Чтобы открыть толстую дубовую входную дверь, пришлось как следует подналечь плечом. Жаркая волна спертого воздуха, клубы табачного дыма и голос Джорджа Джонса{103} из музыкального автомата. Виляя хвостом, ко мне подошла местная собака по кличке Фанни - насколько я знал, настоящая собака. Официальный встречающий. Сняв перчатку, я погладил ее по голове, теплой и сырой.
С тусклым кабацким светом я освоился быстро, на улице ведь тоже было темно.
Большинство присутствующих я знал: Ян Фенд, Джон Эспериан, Нейл Булл, Вине Флинн, Дейв Марти.
- Как дела, Том?
Обернувшись, я прищурился. Это был Ричард Ли. Он встал из-за стола и двинулся ко мне:
- Что будешь пить, Том? Я шмыгнул мокрым носом.
- Пожалуй, пиво и глоток чего-нибудь покрепче.
- Пиво и покрепче. Мне нравится. Джонни, два пива и два чего покрепче.
Ричард улыбнулся и подошел вплотную. Похлопал меня по плечу да так руку и оставил:
- Пошли, Том, присядь со мной. Сдались тебе эти табуреты, дырку только в жопе рассверлишь.
Я снял куртку и повесил на деревянный крючок у двери. Теперь я разобрал другие запахи - духов, хрустящего картофеля, сырой кожи.
- Ну, и как там оно продвигается? Держи бухло. Спасибо, Джонни.

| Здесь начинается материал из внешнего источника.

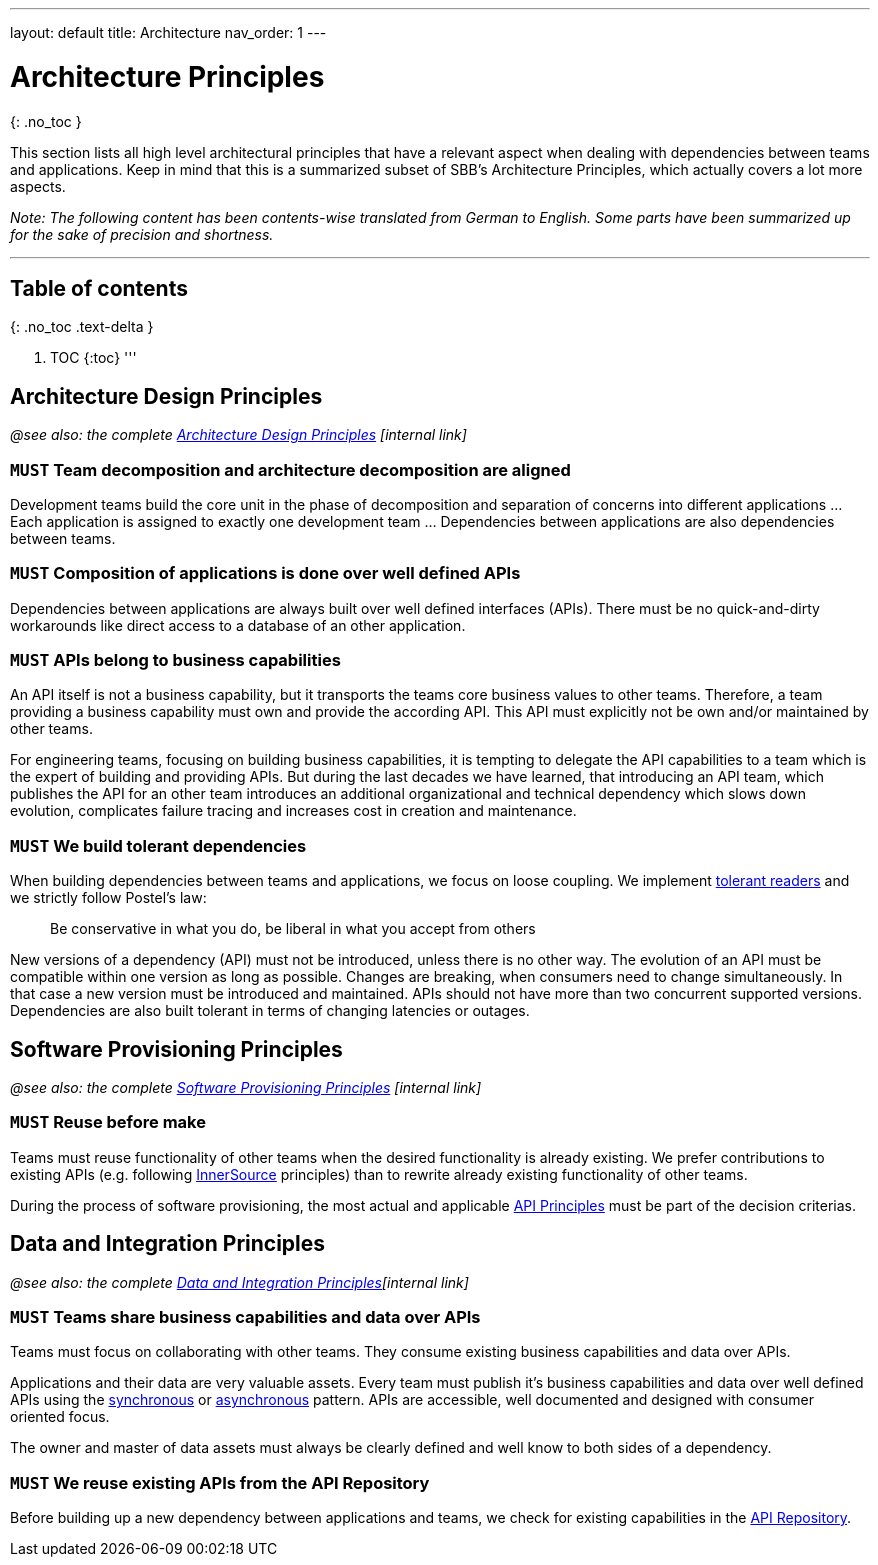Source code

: ---
layout: default
title: Architecture
nav_order: 1
---

= Architecture Principles

{: .no_toc }

This section lists all high level architectural principles that have a relevant aspect when dealing with dependencies between teams and applications. Keep in mind that this is a summarized subset of SBB's Architecture Principles, which actually covers a lot more aspects.

_Note: The following content has been contents-wise translated from German to English. Some parts have been summarized up for the sake of precision and shortness._

'''

== Table of contents

{: .no_toc .text-delta }

. TOC
{:toc}
'''

== Architecture Design Principles

_@see also: the complete https://sbb.sharepoint.com/teams/384/EA-eSpace/02_Querschnitt/06_Architekturprinzipien/GEP_Gestaltungsprinzip.pdf[Architecture Design Principles] [internal link]_

=== `MUST` Team decomposition and architecture decomposition are aligned

Development teams build the core unit in the phase of decomposition and separation of concerns into different applications … Each application is assigned to exactly one development team … Dependencies between applications are also dependencies between teams.

=== `MUST` Composition of applications is done over well defined APIs

Dependencies between applications are always built over well defined interfaces (APIs). There must be no quick-and-dirty workarounds like direct access to a database of an other application.

=== `MUST` APIs belong to business capabilities

An API itself is not a business capability, but it transports the teams core business values to other teams. Therefore, a team providing a business capability must own and provide the according API. This API must explicitly not be own and/or maintained by other teams.

For engineering teams, focusing on building business capabilities, it is tempting to delegate the API capabilities to a team which is the expert of building and providing APIs. But during the last decades we have learned, that introducing an API team, which publishes the API for an other team introduces an additional organizational and technical dependency which slows down evolution, complicates failure tracing and increases cost in creation and maintenance.

=== `MUST` We build tolerant dependencies

When building dependencies between teams and applications, we focus on loose coupling. We implement https://martinfowler.com/bliki/TolerantReader.html[tolerant readers] and we strictly follow Postel's law:

____

Be conservative in what you do, be liberal in what you accept from others

____

New versions of a dependency (API) must not be introduced, unless there is no other way. The evolution of an API must be compatible within one version as long as possible. Changes are breaking, when consumers need to change simultaneously. In that case a new version must be introduced and maintained. APIs should not have more than two concurrent supported versions. Dependencies are also built tolerant in terms of changing latencies or outages.

== Software Provisioning Principles

_@see also: the complete https://sbb.sharepoint.com/teams/384/EA-eSpace/02_Querschnitt/06_Architekturprinzipien/BEP_Bereitstellungsprinzip.pdf[Software Provisioning Principles] [internal link]_

=== `MUST` Reuse before make

Teams must reuse functionality of other teams when the desired functionality is already existing. We prefer contributions to existing APIs (e.g. following https://innersourcecommons.org[InnerSource] principles) than to rewrite already existing functionality of other teams.

During the process of software provisioning, the most actual and applicable https://schweizerischebundesbahnen.github.io/api-principles/[API Principles] must be part of the decision criterias.

== Data and Integration Principles

_@see also: the complete https://sbb.sharepoint.com/teams/384/EA-eSpace/02_Querschnitt/06_Architekturprinzipien/DIP%20Daten-%20und%20Integrationsprinzip.pdf[Data and Integration Principles][internal link]_

=== `MUST` Teams share business capabilities and data over APIs

Teams must focus on collaborating with other teams. They consume existing business capabilities and data over APIs.

Applications and their data are very valuable assets. Every team must publish it's business capabilities and data over well defined APIs using the link:synchronousdesign/synchronousdesign.md[synchronous] or link:asynchronousdesign/asynchronousdesign.md[asynchronous] pattern. APIs are accessible, well documented and designed with consumer oriented focus.

The owner and master of data assets must always be clearly defined and well know to both sides of a dependency.

=== `MUST` We reuse existing APIs from the API Repository

Before building up a new dependency between applications and teams, we check for existing capabilities in the https://developer.sbb.ch[API Repository].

Я отхлебнул пива и пригубил виски. Пиво горчило, виски скользнуло по пищеводу, как жидкий огонь. Но после улицы это было очень приятно.
- Одно я знаю наверняка, приятель. После аварии Фила Муна, держу пари, Анна не очень-то тобой довольна, а?
- Тут ты угадал. - Я снова пригубил виски.
- Да чего там гадать... А про коллинзовского ребенка слышал?
- Да. Он по-прежнему... собака? Ли улыбнулся и допил свое пиво:
- Да уж наверно. До последнего по крайней мере момента. Но сейчас все так быстро меняется, хрен его знает, короче. - Отпив виски, он перестал улыбаться, - Скажу тебе одну вещь, приятель: это меня чертовски пугает.